"She refuses to live here with me?" says Lady Rylton. "And why, may I ask?"

Her small, pale face flushes angrily.

"I don't know, really; you should be the one to know."

His tone is so cold, so uncompromising, that she decides on coming to terms for the present. Afterwards, when that girl has married him, she will remember to some purpose, so far as she is concerned. There is a little tale that she can tell her.

"Dearest Maurice, how could I? I always fancied I treated her with the utmost kindness. But why should we worry about it? No doubt it was a mere girlish fancy, a distaste," playfully, "to the terrible mamma-in-law of fiction. Such monsters do not exist now. She will learn that by degrees. You will bring her to stay with me for awhile on your return from your honeymoon?"

"If you desire it."

"Of course I shall desire it; then she and I will become great friends. You are going? My love to your little fiancée, and say I am so charmed, so delighted! And tell her I should like her to come to me for a quiet little talk in the morning about eleven; I shall have no one with me then but Marian."

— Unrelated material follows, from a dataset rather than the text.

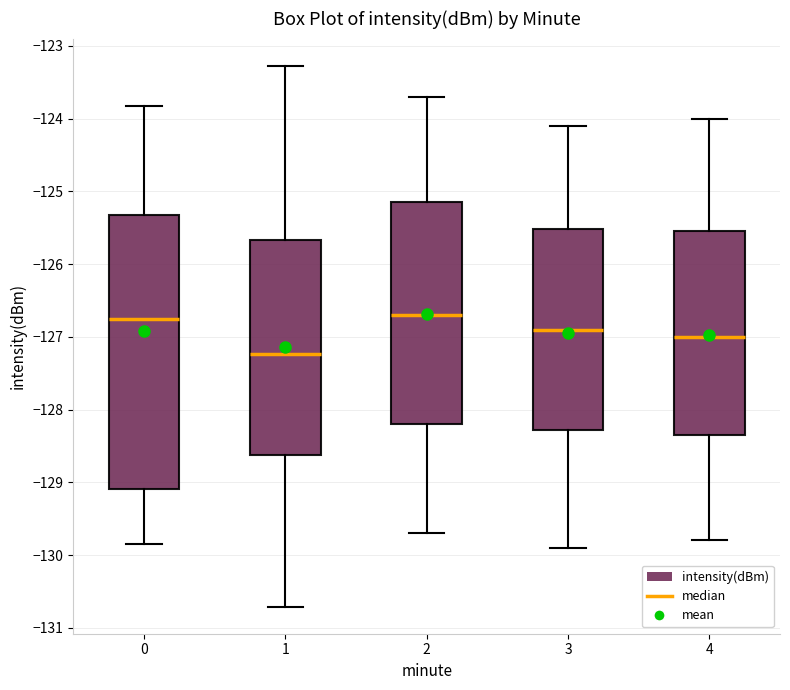

Where does the median line of the box at x = 3 sit on the y-axis? The values are not printed on the chart, so give them approximately, as read against the axis.

-126.9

"She shall not come to you, then," says Rylton. A dark red mounts to his brow. What a diabolical thought—to receive those two together! "Do you hear?" says he imperiously.

"Good heavens, yes!" says his mother, pretending prettily to cower before him. "What a tone! What a look! What have I done, then?"

"What devilish cruelty is in your heart I don't know," says he, his passion carrying him beyond all bounds; "but understand at once, I will not have Tita tortured."